Figure 3 shows attenuation coefficient (AC) images and difference maps of the Dixon-based MRAC, and deep learning-based MRAC, respectively, with CTAC. The deep learning-based MRAC has much better agreement with CTAC.
Figure 4 shows the resulting PET images and difference images. Similar to the AC difference maps, the differences are greatly reduced with the deep learning-based MRAC.
Figure 5 contains the summary of the SUVmax. One high-uptake volume located near the superior end of the PET field-of-view is excluded. With this outlier excluded, the deep learning-based MRAC reduced the RMSE for high-uptake regions to 2.21% from 9.26% with the Dixon MRAC.

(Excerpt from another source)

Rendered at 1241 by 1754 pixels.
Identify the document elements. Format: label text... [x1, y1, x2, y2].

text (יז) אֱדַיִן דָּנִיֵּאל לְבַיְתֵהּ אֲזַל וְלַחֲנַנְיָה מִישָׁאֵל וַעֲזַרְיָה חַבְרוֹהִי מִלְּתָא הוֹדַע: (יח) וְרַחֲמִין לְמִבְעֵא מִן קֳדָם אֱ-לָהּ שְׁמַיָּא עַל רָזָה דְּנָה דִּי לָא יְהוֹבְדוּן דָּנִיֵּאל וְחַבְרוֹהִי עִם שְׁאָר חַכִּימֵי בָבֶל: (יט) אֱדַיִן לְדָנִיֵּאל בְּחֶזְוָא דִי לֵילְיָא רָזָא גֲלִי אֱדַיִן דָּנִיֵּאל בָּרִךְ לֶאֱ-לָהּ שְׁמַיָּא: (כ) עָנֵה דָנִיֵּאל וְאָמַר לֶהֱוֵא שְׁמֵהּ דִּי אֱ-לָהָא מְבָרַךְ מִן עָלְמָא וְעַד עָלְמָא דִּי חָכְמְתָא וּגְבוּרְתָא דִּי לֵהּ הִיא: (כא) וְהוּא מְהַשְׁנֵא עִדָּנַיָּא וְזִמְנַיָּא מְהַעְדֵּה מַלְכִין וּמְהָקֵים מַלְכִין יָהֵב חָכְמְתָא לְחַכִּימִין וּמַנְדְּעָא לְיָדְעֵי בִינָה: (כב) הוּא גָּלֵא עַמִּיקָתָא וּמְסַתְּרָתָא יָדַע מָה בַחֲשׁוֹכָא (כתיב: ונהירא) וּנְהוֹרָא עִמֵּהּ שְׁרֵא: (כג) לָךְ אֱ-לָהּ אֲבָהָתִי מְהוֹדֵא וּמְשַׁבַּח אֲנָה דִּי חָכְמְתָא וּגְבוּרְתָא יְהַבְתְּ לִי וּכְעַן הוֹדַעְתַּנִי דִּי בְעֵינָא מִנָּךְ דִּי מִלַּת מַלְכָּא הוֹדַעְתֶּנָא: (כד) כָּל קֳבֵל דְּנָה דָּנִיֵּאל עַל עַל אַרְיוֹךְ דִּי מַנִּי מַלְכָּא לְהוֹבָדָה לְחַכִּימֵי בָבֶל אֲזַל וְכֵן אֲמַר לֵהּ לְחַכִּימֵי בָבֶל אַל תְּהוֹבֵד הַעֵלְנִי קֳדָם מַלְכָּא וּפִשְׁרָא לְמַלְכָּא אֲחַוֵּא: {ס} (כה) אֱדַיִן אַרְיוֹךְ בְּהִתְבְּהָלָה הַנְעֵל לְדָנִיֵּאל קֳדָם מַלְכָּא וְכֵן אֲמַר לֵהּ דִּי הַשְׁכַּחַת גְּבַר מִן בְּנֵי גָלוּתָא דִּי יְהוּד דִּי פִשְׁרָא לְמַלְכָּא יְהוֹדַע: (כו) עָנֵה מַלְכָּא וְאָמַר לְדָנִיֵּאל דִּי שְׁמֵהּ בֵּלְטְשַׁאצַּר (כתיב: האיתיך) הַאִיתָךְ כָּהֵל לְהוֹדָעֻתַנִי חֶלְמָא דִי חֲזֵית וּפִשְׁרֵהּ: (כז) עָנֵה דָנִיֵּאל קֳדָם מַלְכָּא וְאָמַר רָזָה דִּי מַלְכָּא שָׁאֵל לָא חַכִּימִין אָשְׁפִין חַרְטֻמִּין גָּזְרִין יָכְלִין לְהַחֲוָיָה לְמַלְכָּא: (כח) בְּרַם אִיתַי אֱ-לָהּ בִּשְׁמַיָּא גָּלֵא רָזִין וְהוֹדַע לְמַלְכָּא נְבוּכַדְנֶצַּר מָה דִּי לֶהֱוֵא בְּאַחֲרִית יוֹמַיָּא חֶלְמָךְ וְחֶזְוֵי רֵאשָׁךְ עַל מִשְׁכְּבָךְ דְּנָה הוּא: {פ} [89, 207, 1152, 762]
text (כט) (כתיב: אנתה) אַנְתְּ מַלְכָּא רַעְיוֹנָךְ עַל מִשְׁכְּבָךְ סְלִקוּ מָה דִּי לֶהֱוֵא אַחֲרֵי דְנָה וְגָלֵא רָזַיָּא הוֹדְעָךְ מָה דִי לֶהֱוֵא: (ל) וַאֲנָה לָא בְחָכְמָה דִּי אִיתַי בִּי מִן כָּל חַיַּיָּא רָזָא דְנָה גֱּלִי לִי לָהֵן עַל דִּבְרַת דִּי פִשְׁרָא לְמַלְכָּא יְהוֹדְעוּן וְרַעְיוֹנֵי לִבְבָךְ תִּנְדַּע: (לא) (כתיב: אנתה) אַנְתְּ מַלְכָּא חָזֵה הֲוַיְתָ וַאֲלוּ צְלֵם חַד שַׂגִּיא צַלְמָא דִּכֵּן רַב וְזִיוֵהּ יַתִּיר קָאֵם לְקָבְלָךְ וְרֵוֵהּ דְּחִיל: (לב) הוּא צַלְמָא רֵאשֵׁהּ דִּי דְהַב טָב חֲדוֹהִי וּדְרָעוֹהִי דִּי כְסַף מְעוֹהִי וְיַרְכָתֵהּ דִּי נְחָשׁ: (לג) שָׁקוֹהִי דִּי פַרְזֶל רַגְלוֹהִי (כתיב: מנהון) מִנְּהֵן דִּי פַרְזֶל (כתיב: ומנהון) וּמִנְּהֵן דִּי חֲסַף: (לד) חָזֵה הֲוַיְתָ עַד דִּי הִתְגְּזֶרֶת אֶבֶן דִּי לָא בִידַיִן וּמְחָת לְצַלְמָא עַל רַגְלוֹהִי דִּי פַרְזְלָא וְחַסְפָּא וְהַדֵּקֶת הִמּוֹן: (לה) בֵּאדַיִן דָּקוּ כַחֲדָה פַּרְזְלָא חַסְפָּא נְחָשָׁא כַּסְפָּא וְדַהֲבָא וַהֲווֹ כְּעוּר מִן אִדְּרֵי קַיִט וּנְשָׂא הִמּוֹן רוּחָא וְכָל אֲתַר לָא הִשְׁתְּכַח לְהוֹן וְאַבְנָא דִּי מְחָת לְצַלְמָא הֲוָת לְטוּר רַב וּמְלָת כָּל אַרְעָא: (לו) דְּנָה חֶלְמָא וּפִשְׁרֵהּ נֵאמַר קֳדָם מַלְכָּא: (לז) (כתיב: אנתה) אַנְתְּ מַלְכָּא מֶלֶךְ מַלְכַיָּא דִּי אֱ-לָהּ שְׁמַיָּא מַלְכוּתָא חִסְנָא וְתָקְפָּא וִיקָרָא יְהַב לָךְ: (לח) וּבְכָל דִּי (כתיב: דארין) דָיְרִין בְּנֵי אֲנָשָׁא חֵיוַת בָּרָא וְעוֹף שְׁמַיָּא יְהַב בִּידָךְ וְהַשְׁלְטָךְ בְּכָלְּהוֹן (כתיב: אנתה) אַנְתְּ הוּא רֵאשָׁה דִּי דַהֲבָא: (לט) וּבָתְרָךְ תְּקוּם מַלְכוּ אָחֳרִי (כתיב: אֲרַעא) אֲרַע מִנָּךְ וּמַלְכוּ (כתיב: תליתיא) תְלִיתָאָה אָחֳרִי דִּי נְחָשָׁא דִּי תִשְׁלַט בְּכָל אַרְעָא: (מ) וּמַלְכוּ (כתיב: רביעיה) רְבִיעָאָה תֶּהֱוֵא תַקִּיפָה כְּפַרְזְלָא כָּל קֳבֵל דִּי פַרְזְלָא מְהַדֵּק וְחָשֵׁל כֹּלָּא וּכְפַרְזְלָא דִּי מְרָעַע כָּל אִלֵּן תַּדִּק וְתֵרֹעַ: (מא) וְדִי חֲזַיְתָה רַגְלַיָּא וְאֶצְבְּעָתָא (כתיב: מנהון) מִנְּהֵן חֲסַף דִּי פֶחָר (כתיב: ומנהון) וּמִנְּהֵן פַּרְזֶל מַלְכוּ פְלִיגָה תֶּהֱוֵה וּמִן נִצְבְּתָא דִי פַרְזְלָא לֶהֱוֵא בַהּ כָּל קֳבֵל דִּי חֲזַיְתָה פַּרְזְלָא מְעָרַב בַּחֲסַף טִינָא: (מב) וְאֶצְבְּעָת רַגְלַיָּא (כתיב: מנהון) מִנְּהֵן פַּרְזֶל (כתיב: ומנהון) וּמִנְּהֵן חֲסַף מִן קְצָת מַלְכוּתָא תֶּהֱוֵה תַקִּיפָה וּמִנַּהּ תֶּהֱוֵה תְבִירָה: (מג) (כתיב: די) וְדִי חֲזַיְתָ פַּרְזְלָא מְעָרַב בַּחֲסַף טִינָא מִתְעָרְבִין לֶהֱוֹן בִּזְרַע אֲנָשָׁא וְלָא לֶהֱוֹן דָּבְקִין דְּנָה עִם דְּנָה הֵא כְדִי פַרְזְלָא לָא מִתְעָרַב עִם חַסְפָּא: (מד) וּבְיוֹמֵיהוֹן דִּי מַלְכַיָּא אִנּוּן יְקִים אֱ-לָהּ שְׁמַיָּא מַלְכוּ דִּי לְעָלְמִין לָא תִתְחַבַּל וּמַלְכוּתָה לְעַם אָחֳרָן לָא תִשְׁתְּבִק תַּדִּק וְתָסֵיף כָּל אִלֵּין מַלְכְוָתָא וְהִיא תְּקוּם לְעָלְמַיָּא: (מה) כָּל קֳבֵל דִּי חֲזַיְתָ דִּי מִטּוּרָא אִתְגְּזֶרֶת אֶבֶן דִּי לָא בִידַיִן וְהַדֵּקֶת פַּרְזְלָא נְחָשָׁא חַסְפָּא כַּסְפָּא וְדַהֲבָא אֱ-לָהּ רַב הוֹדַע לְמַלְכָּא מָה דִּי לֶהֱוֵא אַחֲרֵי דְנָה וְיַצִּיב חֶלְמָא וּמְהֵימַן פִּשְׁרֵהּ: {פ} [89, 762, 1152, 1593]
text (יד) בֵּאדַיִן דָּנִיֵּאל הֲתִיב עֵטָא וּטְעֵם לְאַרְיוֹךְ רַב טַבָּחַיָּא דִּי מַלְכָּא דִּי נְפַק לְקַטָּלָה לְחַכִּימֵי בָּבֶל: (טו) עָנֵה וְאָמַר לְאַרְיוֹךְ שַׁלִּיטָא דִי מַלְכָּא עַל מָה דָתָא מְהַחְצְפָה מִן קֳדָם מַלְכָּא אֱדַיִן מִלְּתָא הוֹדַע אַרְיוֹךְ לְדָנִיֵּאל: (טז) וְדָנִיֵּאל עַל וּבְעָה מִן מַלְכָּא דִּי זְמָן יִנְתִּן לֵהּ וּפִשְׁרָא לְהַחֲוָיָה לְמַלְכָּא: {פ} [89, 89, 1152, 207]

A major improvement of this method over previous methods is that the pseudo-CT images are directly generated using the patient MRI allowing for patient-specific information without needing any additional segmentation or atlas-registration. The deep learning-based results are also comparable to or better than the method that we have previously developed for pelvis PET/MR attenuation correction based on ZTE and Dixon MR [3]. This previous method requires bone segmentation, which is eliminated by the deep learning method.
The current model can be significantly improved with more diverse training sets or with the use of more complex models such as generative adversarial networks [5]. Additionally, the deep learning approach can also be applied to different anatomies (head, lung, or knee) and easily evaluated on different combinations of MR pulse sequences.
[1] S. D. Wollenweber et al., “Comparison of 4-Class and Continuous Fat/Water Methods for Whole-Body, MR-Based PET Attenuation Correction,” IEEE Trans. Nucl. Sci., vol. 60, no. 5, pp. 3391–3398, Oct. 2013.
[2] D. H. Paulus et al., “Whole-Body PET/MR Imaging: Quantitative Evaluation of a Novel Model-Based MR Attenuation Correction Method Including Bone,” J. Nucl. Med., vol. 56, no. 7, pp. 1061–1066, Jul. 2015.
[3] A. P. Leynes et al., “Hybrid ZTE/Dixon MR-based Attenuation Correction for Quantitative Uptake Estimation of Pelvic Lesions in PET/MRI,” Med. Phys., p. n/a-n/a, Jan. 2017.
[4] D. Nie, X. Cao, Y. Gao, L. Wang, and D. Shen, “Estimating CT Image from MRI Data Using 3D Fully Convolutional Networks,” in Deep Learning and Data Labeling for Medical Applications, 2016, pp. 170–178.
[5] D. Nie, R. Trullo, C. Petitjean, S. Ruan, and D. Shen, “Medical Image Synthesis with Context-Aware Generative Adversarial Networks,” ArXiv161205362 Cs, Dec. 2016.
[6] J. L. Ba, J. R. Kiros, and G. E. Hinton, “Layer Normalization,” ArXiv160706450 StatML, Jul. 2016.